The test will cost about $ 30 and will be available until January, according to the Australian company that makes it, Ellume.
The FDA has previously approved other tests done in the home environment to allow people to avoid long queues by collecting a self-sample at home. But these tests required people to send the sample they took at home to the lab and wait for the results. Another recently approved test should not be sent to a lab, but it does require a prescription to get it.
The new test is the first that people will be able to buy without a prescription at a local store and be completely successful at home on their own. It takes about five minutes to collect the sample and produces results within 15 minutes.
“Today’s approval is a significant milestone in diagnostic tests for the corona virus,” FDA Commissioner Stephen Hahn said in a statement announcing the approval.
The test kit includes a special sample that allows users to collect a sample from their nose. Because it can be used on adults and children up to the age of two, sampling comes with a special adapter that shortens the length when sampling youngsters.

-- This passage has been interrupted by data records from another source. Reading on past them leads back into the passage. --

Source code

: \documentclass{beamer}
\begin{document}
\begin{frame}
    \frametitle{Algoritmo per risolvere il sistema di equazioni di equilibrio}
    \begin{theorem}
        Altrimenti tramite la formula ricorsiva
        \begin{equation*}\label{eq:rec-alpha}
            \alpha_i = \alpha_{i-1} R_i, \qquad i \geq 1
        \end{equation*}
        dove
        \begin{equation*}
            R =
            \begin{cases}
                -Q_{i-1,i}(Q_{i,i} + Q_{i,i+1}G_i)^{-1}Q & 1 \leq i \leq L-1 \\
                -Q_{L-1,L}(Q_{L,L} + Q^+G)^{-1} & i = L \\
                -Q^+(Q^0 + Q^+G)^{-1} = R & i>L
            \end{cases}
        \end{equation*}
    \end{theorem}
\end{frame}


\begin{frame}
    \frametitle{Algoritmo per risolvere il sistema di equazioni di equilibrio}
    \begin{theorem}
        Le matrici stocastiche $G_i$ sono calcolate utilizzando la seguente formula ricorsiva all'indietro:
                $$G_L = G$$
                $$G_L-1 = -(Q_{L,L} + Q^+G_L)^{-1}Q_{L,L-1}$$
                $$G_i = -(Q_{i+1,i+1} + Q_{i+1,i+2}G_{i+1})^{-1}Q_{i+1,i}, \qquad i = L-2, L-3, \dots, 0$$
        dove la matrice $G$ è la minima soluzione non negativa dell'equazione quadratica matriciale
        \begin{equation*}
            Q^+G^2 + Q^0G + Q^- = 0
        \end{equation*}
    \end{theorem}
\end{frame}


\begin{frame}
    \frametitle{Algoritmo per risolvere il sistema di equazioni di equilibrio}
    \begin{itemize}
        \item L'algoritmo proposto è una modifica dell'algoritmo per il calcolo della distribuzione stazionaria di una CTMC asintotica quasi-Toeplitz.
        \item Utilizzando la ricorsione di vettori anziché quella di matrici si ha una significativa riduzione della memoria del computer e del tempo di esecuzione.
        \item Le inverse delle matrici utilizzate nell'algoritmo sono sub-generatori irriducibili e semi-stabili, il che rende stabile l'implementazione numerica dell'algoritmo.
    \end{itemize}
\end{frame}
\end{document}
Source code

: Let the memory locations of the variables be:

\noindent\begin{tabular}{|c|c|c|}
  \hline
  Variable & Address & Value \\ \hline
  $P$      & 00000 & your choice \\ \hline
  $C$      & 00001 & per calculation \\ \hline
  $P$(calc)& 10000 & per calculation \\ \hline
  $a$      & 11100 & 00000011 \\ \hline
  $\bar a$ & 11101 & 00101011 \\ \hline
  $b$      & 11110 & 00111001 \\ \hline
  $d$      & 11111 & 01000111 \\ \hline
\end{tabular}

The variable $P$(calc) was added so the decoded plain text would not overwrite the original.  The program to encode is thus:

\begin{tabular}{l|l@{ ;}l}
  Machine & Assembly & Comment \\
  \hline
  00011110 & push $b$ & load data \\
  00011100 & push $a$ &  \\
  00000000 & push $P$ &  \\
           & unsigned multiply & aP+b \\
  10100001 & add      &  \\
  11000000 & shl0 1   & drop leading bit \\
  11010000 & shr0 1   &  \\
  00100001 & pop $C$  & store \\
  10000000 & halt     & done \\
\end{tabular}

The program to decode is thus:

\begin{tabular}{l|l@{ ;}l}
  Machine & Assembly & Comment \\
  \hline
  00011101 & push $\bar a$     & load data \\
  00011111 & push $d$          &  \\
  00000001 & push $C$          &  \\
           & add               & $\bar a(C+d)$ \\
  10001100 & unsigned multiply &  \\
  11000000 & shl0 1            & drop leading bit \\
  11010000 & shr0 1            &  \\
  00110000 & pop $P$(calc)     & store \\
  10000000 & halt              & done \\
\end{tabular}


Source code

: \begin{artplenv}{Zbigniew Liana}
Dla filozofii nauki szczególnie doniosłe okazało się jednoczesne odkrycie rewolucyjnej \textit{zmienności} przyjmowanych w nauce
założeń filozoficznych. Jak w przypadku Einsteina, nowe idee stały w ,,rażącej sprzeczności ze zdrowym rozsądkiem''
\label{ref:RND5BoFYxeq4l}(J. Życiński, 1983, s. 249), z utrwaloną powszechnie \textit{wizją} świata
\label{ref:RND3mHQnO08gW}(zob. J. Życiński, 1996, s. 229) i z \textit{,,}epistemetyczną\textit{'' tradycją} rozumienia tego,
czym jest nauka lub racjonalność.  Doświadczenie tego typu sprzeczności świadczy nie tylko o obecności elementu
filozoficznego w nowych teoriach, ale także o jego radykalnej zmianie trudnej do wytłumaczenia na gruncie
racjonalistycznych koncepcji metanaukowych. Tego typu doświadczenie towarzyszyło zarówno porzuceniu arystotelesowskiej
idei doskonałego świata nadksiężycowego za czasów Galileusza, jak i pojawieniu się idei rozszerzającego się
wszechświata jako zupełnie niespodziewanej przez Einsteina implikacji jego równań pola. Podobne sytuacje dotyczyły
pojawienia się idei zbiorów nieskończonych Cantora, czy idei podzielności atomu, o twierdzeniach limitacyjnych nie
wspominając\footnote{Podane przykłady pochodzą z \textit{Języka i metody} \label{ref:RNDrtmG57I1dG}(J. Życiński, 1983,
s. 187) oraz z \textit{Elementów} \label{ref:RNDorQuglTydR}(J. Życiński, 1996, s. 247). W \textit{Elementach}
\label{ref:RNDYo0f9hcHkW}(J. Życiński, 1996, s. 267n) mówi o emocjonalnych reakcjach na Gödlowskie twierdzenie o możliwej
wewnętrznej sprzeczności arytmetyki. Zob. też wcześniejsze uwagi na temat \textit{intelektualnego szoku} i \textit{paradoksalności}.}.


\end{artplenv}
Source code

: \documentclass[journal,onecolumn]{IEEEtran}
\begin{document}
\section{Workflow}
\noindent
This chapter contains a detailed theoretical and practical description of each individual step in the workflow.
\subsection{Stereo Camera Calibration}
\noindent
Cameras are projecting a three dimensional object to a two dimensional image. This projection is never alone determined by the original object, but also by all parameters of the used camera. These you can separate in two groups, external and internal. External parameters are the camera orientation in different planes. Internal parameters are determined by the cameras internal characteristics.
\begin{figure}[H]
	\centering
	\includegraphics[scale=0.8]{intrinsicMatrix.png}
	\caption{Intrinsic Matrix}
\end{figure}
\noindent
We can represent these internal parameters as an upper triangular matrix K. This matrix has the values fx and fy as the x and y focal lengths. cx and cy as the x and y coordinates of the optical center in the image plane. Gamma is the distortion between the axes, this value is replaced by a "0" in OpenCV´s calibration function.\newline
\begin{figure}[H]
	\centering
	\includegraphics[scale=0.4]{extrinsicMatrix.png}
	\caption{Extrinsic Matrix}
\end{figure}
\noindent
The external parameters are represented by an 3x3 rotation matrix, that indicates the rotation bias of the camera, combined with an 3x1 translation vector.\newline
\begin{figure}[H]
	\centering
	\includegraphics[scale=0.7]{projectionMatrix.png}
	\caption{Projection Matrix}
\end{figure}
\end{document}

Users add a few drops of fluid to the sample and place it into a small plastic device that looks like a home pregnancy test. The results are transmitted wirelessly to a smartphone app in about 15 minutes.
“This is the first test that is really designed to allow you to go through the entire process at home and achieve an immediate result,” said Sean Parsons, the company’s CEO.
“It can be used by people to test themselves, for example explained before going to a sporting event or concert or going to church to reduce the chance that they spread it to other people.”
The company, which received about $ 30 million from the National Institutes of Health to increase production capacity, will be able to produce about 100,000 tests a day through January, Parsons explained. By March, production is expected to grow to 250,000 tests a day. By June, productions are expected to reach a million a day.
In the video, the CEO of ELLUME explains how the home test for Corona works
Testing experts welcome the approval, but it should be noted that the cost and limitation on production capacity will limit the effect the test will have on controlling the spread of the virus.
“It will be a factor that changes the rules of the game. I think it will be helpful to help people quickly identify if their symptoms are due to the corona virus,” said Dr. Michael Mina, an infectious disease specialist at Harvard-TH Chan School of Public Health. Of really stopping or massively slowing down this epidemic, this home test is not really meant for that. “
The technology used by the test detects proteins from the virus called antigen. The most common tests, known as PCR tests, identify a genetic material from the virus.
Mina is already advising the FDA to approve a simpler test, less expensive antigen tests that can be manufactured for tens of millions a day.
To obtain the certificate, Alum evaluated the test on samples from 198 adults and children in five countries. The test is 96% accurate, according to the study, as well as the FDA and the company itself.
But the FDA and others point out that antigen tests tend to be less accurate than PCR tests that can miss more people who are actually infected, and even give more negative results to uninfected people.
“What worries us is to say to someone, ‘No, you don’t have a corona, when in fact they have. And if that’s the case, they can continue to spread it,'” says Dr. Gary Prokop, a testing specialist at the Cleveland Clinic.
Prokop says the fact that the test may even be saying incorrectly that someone is infected, that is, false positives, when they really are not, can cause them to isolate themselves unnecessarily.
“And of course we do not want to take surgeons out of operating rooms and intensive care nurses out of intensive care based on false positive results,” Prokop concluded.
In announcing the approval, the FDA recognized the potential disadvantages of the test, but stressed the benefits of speed and convenience.
“The fact that it can be used completely in home-tested subjects and return results quickly means it can play an important role in responding to an epidemic,” Dr. Jeff Shoren, director of the FDA Center for Radiological Instruments and Health, said in an FDA announcement.